When managing large and distributed networks, it can be challenging to know where to focus your attention, especially when issues have a limited impact or are short lived. User Experience Insight AIOps can help you transform your operations by identifying the most critical issues that need attention before users complain. The first component of AIOps is Incident Detection.
Motivation for AIOps Incident Detection
User Experience Insight sensors run synthetic tests one at a time in a continuous round-robin sequence. There are two types of issues observed in the dashboard which generate notifications: threshold violations and test failures.
Incident Detection uses machine learning to examine all issues in real-time to surface only the issues that you should focus on. An incident is a collection of issues.
Incident Detection Models
User Experience Insight Incident Detection begins with training a model using historical data.
When an issue is detected and the timing of the arrival of the issue in relation to other issues conforms to the model, the issue will appear blue to indicate it is informational. When an issue is detected and the timing of the arrival of the issue in relation to other issues does not confirm to the model, the issue and other non-confirming issues will appear red in the dashboard letting you know this is set of issues is outside the observed baseline for your network and might need immediate attention. Emails, alerts and other notifications will only be sent for issues that are classified as incidents (in red) on the dashboard.

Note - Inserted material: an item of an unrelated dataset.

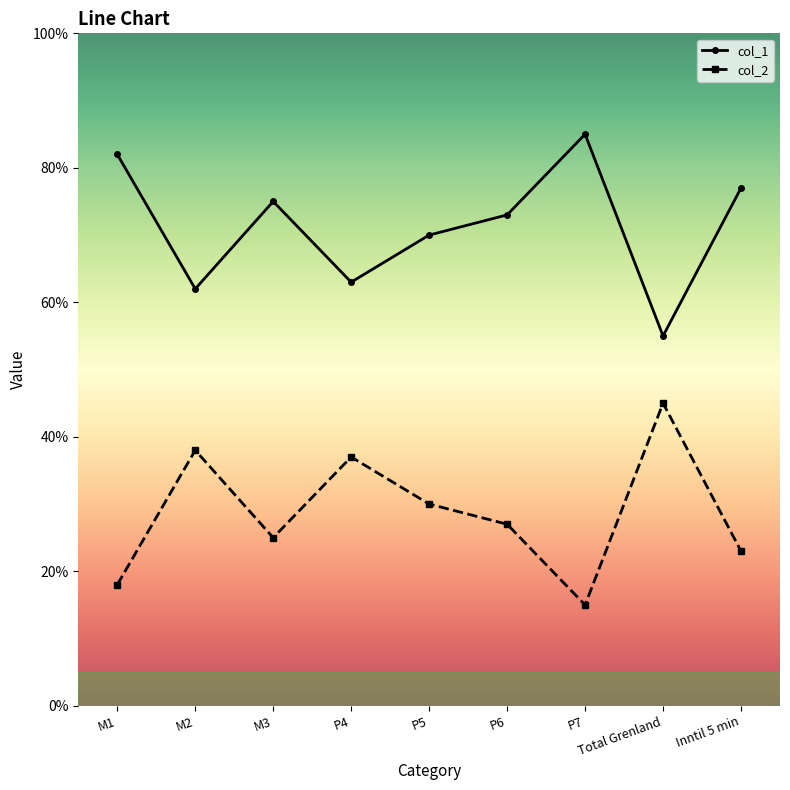

What is the smallest value displayed?

0.1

The model requires at least 20 active sensors and sufficient issue data to build relevant models. The model is recalculated every week.

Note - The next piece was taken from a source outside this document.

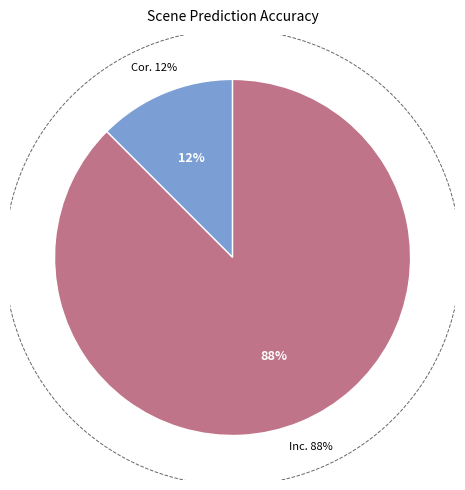

To the nearest percent, what portion does Yes represent?

12%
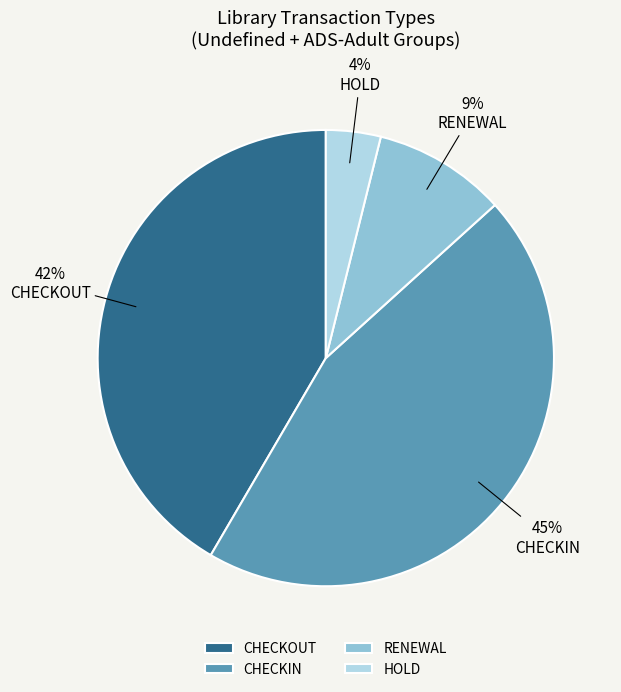

Is there a majority slice in this chart?

No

As this feature capabilities expand, more models will be added.
How to Enable AIOps Incident Detection
Go to Settings → AIOps and follow the wizard to enable the feature. Once enabled, the transition to AI Incident mode may take up to 15 minutes. This feature can be toggled on and off only once every 4 hours. So once you have enabled it, you may need to wait 4 hours to disable it.
How to View Historical Situations
To see a view of the past 30 days of incidents, select the bell icon on the top right of the main dashboard. The naming convention for issues is Month/Year-Incident Number.
Select an Incident to navigate to the Incident View. This view shows the specific time period of the incident and where the sensors are located. You can rename the incident and drill down into the triage to better understand the issue.
Mutes - Mutes only affect the visual representation of the dashboard. They do not affect whether an issue can be added to an Incident or any notifications.
Please note that read-only users will receive incident notification messages regardless of group assignment.
Weekly reports are issue-aware for now, but will eventually evolve to provide full support for incidents.
We are considering additional ML models and enhanced AIOps capabilities as we continue to improve upon this feature.